> **TASK REQUIREMENTS**
Could you write out all the records below again, substituting "species" for every "scientific name" and leaving everything else unchanged?

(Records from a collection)
---*---
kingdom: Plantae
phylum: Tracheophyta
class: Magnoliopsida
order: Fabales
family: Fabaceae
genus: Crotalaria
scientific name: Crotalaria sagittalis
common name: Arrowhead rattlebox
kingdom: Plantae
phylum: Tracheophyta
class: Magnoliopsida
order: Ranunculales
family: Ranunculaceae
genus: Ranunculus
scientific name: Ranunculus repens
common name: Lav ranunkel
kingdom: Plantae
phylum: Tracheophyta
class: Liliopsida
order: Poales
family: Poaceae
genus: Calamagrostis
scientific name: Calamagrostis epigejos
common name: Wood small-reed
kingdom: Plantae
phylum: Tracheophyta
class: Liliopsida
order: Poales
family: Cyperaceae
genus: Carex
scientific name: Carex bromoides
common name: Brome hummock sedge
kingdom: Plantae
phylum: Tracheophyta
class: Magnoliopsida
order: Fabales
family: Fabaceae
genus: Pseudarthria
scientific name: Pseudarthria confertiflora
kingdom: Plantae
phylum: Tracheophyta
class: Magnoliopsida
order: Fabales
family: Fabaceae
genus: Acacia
---*---
> **EXERCISE RESULT**
kingdom: Plantae
phylum: Tracheophyta
class: Magnoliopsida
order: Fabales
family: Fabaceae
genus: Crotalaria
species: Crotalaria sagittalis
common name: Arrowhead rattlebox
kingdom: Plantae
phylum: Tracheophyta
class: Magnoliopsida
order: Ranunculales
family: Ranunculaceae
genus: Ranunculus
species: Ranunculus repens
common name: Lav ranunkel
kingdom: Plantae
phylum: Tracheophyta
class: Liliopsida
order: Poales
family: Poaceae
genus: Calamagrostis
species: Calamagrostis epigejos
common name: Wood small-reed
kingdom: Plantae
phylum: Tracheophyta
class: Liliopsida
order: Poales
family: Cyperaceae
genus: Carex
species: Carex bromoides
common name: Brome hummock sedge
kingdom: Plantae
phylum: Tracheophyta
class: Magnoliopsida
order: Fabales
family: Fabaceae
genus: Pseudarthria
species: Pseudarthria confertiflora
kingdom: Plantae
phylum: Tracheophyta
class: Magnoliopsida
order: Fabales
family: Fabaceae
genus: Acacia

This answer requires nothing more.